A los Nexus 6 se les juzgaba en términos de eficacia y operatividad. No tenían derecho a reclamar y fueron programados para no durar (4 años de vida), con lo cual se evita la adquisición de sentimientos de grupo aparte; propiedad que en la terminología del movimiento obrero siempre se ha conocido como «conciencia de clase». Rick pregunta a la cabaretista replicante, Zhora: «¿Se ha sentido explotada de alguna manera?». «¿Que quiere decir explotada?», se extraña la replicante.
Las mujeres en Blade Runner nunca toman la iniciativa, se las presenta como mujeres-objeto: «La cuarta pellejuda es Pris, una modelo básico de placer, un ítem estándar para los clubs militares de las colonias del exterior.»
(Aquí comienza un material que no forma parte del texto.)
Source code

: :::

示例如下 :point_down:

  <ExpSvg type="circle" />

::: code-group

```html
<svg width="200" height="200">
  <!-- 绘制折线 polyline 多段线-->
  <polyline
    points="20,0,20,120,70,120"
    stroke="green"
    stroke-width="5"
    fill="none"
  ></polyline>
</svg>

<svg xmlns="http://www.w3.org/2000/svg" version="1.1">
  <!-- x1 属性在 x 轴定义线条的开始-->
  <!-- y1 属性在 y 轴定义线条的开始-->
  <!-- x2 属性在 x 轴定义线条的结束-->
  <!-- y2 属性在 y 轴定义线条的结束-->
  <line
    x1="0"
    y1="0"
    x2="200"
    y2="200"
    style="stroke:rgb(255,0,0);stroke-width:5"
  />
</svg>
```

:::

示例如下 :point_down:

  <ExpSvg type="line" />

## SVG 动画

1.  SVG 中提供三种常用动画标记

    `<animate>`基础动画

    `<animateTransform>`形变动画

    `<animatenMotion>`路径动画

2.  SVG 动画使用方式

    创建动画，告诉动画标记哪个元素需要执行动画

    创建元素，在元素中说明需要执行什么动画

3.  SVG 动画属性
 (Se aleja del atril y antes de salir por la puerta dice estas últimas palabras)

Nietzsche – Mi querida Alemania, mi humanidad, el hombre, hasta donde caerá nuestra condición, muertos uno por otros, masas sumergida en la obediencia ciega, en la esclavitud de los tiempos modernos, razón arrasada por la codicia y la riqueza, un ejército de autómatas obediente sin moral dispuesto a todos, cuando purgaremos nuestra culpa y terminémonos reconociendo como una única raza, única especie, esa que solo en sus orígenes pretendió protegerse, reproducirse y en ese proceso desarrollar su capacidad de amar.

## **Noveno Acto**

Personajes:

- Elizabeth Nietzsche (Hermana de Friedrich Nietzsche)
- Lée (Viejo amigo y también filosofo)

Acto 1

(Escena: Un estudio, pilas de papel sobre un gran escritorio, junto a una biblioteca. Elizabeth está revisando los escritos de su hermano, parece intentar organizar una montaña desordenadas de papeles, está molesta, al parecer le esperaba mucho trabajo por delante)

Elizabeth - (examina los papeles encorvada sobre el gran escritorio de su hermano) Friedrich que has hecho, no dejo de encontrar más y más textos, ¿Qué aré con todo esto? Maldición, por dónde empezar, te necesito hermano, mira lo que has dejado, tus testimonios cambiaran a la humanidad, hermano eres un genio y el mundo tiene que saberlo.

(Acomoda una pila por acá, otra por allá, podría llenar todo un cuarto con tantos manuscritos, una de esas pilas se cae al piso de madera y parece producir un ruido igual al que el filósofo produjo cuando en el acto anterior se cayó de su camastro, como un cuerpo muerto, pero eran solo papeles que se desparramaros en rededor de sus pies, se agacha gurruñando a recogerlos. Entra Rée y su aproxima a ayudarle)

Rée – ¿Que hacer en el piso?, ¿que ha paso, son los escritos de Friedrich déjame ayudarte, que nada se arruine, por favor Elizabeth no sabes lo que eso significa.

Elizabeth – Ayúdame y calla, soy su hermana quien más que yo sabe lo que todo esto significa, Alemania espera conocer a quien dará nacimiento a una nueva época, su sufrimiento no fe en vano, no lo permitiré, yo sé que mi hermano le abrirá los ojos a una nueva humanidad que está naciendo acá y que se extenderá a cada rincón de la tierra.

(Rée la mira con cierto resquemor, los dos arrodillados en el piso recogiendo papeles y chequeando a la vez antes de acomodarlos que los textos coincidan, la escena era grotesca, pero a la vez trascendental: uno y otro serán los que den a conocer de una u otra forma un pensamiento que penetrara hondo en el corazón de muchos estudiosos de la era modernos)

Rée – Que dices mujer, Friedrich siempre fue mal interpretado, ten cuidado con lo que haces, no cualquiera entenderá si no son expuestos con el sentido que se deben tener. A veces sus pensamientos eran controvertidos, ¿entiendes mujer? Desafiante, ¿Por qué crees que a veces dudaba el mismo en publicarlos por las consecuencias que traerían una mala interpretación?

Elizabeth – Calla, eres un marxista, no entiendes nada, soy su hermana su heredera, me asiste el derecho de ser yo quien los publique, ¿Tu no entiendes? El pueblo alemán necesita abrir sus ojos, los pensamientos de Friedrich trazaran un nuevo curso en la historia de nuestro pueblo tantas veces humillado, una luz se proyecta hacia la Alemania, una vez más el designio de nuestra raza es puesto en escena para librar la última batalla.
El ecologismo, para finalizar con las temáticas de la película de 1982, está fuertemente representado en el libro de Philip K. Dick: «¿Sueñan los androides con ovejas eléctricas?», texto en el que Ridley Scott se inspiró en buena parte. En la obra escrita se percibe un futuro donde los sentimientos de solidaridad de los hombres han dejado paso a una mera empatía, y se ha instaurado una religiosidad con los animales, un «mercerismo» que se esta obligado a cumplir a rajatabla. Los animales escasean, del peligro de extinción tras la Tercera Guerra Mundial (me sigo refiriendo al libro) se ha pasado a la extinción pura y dura donde las especies son casi un culto. Poseer un animal no artificial es un símbolo de estatus. Esta idea queda recogida en los tests de empatía y concretamente en un modelo particular de éstos, el llamado Voigt-Kampf, en el cual la mayoría de las preguntas tienen que ver con el trato dado a los animales. Se supone que la apatía hacia ellos es un síntoma de replicanismo.